◆ **Records for the task**

****************************************

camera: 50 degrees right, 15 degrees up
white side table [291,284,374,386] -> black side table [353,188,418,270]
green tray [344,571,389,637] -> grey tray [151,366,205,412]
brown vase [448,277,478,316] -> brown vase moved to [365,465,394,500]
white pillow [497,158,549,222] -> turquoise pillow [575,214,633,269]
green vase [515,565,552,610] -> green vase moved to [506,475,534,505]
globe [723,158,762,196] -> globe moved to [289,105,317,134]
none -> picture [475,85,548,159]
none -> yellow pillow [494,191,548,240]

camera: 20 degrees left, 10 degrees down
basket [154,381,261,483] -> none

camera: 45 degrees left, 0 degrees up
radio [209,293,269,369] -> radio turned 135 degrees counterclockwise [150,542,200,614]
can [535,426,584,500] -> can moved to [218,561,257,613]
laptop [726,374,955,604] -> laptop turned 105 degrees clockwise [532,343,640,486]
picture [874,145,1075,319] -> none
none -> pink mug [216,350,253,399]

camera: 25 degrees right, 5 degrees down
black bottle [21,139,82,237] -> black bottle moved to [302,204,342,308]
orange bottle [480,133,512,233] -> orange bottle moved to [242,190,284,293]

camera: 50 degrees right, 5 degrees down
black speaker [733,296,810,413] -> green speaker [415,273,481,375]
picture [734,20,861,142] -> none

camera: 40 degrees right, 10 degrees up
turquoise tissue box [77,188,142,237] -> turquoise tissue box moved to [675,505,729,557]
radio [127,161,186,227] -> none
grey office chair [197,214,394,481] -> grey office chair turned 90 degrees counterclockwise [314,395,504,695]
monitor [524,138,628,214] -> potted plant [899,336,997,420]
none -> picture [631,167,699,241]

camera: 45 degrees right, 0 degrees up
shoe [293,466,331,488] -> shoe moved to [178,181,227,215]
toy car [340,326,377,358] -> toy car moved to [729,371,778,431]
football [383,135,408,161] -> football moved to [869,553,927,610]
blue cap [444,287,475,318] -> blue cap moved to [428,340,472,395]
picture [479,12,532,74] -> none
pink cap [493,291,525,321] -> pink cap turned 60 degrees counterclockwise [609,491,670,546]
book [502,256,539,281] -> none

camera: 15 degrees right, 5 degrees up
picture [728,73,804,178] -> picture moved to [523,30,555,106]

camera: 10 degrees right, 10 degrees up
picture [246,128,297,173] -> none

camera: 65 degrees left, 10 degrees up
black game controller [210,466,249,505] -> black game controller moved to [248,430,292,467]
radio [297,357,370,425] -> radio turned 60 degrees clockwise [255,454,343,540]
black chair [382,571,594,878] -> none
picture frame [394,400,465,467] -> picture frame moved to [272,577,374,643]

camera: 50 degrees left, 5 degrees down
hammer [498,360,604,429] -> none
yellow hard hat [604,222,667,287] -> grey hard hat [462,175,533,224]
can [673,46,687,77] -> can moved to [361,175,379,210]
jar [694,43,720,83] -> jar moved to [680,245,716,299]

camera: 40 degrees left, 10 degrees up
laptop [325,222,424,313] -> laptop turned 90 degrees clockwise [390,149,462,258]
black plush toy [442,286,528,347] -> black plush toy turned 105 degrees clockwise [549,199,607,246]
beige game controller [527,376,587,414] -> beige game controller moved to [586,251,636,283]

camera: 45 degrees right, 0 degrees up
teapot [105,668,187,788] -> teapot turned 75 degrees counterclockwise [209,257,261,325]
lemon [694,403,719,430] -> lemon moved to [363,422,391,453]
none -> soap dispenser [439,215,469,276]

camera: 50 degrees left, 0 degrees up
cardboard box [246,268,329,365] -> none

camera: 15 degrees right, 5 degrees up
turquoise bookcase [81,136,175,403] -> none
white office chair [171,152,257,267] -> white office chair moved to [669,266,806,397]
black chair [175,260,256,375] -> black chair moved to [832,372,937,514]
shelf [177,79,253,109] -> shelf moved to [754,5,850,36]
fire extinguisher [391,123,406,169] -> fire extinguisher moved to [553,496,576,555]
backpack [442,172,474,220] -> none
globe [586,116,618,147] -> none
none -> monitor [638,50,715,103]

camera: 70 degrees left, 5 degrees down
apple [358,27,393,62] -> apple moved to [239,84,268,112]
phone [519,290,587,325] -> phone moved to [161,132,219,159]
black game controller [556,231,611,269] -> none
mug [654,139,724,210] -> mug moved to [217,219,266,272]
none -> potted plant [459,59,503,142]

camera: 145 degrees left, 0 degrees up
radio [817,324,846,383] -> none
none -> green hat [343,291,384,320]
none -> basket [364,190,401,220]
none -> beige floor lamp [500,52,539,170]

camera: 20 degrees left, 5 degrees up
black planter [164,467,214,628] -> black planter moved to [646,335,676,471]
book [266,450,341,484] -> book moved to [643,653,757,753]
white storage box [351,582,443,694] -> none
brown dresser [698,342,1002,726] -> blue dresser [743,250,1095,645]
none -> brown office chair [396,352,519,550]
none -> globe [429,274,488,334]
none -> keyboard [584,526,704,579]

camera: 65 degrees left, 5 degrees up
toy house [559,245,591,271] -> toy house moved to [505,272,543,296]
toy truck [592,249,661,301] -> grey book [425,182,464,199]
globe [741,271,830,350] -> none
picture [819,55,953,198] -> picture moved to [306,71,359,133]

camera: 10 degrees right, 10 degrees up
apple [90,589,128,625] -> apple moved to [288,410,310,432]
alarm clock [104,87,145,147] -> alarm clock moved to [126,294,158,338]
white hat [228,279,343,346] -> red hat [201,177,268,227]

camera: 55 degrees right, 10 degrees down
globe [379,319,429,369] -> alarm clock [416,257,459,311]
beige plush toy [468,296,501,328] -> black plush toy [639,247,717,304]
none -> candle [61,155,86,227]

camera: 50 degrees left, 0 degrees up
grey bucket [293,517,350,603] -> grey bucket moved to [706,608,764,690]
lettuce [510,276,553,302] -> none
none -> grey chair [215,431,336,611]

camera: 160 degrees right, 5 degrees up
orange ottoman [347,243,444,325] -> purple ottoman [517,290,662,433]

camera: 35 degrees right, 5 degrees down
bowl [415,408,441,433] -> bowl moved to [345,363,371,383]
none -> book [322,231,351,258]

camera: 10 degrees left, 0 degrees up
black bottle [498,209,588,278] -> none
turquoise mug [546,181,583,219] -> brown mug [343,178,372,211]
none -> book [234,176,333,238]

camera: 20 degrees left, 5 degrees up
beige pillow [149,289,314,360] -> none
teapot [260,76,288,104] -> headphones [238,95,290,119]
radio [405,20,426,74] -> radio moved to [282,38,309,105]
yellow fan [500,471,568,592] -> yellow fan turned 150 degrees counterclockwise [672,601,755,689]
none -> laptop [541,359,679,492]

****************************************

◆ **Problem statement**
Write out, from the lines above, only those from the line with "none -> picture [475,85,548,159]" to the line with "laptop [726,374,955,604] ->", exactly as given, including the first and the last.

◆ **Result of the exercise**
none -> picture [475,85,548,159]
none -> yellow pillow [494,191,548,240]

camera: 20 degrees left, 10 degrees down
basket [154,381,261,483] -> none

camera: 45 degrees left, 0 degrees up
radio [209,293,269,369] -> radio turned 135 degrees counterclockwise [150,542,200,614]
can [535,426,584,500] -> can moved to [218,561,257,613]
laptop [726,374,955,604] -> laptop turned 105 degrees clockwise [532,343,640,486]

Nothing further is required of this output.